Clarkson brutally trivializes the F1 fairy tale

Huge cheers thundered through the stands at Albert Park when Max Verstappen’s car started smoking at the Melbourne Grand Prix last weekend.

It was a visual treat for avid fans of the sport as the three-time world champion was overtaken by Ferrari star Carlos Sainz, who had put in a spectacular performance in qualifying on Saturday.

Sainz, who missed the last race due to an appendectomy, won the race and briefly stopped the Red Bull freight train that has completely dominated the sport for over two years.

Sainz’s performance will go down as one of the most impressive drives of modern times, as he beat teammate Charles Leclerc while still wearing bandages under his racing suit.

But former Top Gear presenter Jeremy Clarkson isn’t letting the hype dissuade him.

In a recent column for The sunClarkson took Sainz’s victory as an opportunity to criticize the modernization of the sport and claimed that no man recovering from surgery should be able to win a Grand Prix.

The high-tech nature of the sport has seen the cars evolve from what were originally 500-horsepower coffins on wheels to the well-maintained engineering marvels that they are today.

For many die-hard fans who remember a time when drivers had to blast their bikes through corners with a certain death stare, the modern era is a little too sanitized.

Clearly in this camp, Clarkson questioned whether today’s modern cars needed a “superhuman” to drive them, claiming: “It’s actually harder to walk up to a Formula One car these days than it is to drive.”

“Of course, many people perceived this as a heroic display of stiff determination and courage,” Clarkson wrote.

“I wonder, though. We’re constantly told that these F1 cars are road-going fighter planes. That they are a volcanic orgy of noise and G-forces. And that you have to be superhuman to control one.

“Really? I’m only asking because Carlos, pictured in hospital, was clearly feeling unwell before the race, but he seemed to be coping in the car for almost two hours.

“That makes me think that nowadays it is actually more difficult to approach a Formula 1 car than to drive it.”

Sainz revealed that fellow driver Alex Albon had warned him about what to expect when he returned to the car following surgery. Albon had missed the 2022 Italian Grand Prix with the same ailment.

“I feel like it’s exactly what Alex told me before he jumped in the car,” said Sainz.

“He said when he had his appendix removed, just from the G-forces, it felt like everything inside was moving more than normal.

“It takes some confidence to strengthen your core and body like you used to, but you get used to it.

“There is no pain, there is nothing to worry about. It’s just a strange feeling that you have to get used to when driving.

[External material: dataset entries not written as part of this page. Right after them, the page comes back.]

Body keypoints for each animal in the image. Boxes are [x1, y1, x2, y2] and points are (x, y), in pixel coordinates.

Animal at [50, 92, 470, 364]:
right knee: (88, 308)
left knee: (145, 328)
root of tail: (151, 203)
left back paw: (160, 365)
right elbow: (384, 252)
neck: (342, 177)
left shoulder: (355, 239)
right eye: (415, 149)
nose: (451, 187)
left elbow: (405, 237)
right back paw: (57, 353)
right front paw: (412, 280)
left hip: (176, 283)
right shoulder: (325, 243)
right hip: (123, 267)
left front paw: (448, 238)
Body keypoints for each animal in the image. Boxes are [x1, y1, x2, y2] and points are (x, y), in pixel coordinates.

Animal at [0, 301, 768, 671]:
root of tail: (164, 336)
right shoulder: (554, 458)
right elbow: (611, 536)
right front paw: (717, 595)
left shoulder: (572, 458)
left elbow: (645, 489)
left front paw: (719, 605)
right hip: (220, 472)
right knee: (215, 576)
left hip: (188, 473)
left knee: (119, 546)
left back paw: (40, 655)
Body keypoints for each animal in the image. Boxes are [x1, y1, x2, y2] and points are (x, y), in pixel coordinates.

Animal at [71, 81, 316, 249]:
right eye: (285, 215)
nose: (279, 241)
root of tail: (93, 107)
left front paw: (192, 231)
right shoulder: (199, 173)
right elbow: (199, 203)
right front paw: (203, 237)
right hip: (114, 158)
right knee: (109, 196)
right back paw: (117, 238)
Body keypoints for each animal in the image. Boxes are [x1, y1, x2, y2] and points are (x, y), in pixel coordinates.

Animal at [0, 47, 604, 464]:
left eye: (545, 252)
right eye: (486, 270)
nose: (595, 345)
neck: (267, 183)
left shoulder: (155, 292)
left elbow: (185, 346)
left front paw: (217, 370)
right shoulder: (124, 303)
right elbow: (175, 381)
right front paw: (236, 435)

“Especially on the tracks where we have five or six Gs in some braking zones and corners. Obviously everything is moving, but without pain, and I can handle it and adapt to it too.”

Last weekend in Melbourne, Sainz had more than one reason to show his courage. The bombshell news that Lewis Hamilton would be moving to Ferrari next year meant he now has no seat for 2025.

Big teams, including Red Bull, have shown interest, but it still remains a very wait-and-see situation for the Spaniard. While his teammate Leclerc, who has the longer contract, has overtaken him over the course of their partnership, Sainz has done more than enough to be considered one of the strongest drivers on the grid.

Formula 1 travels to Suzuka in Japan this weekend for the fourth round of the 2024 championship.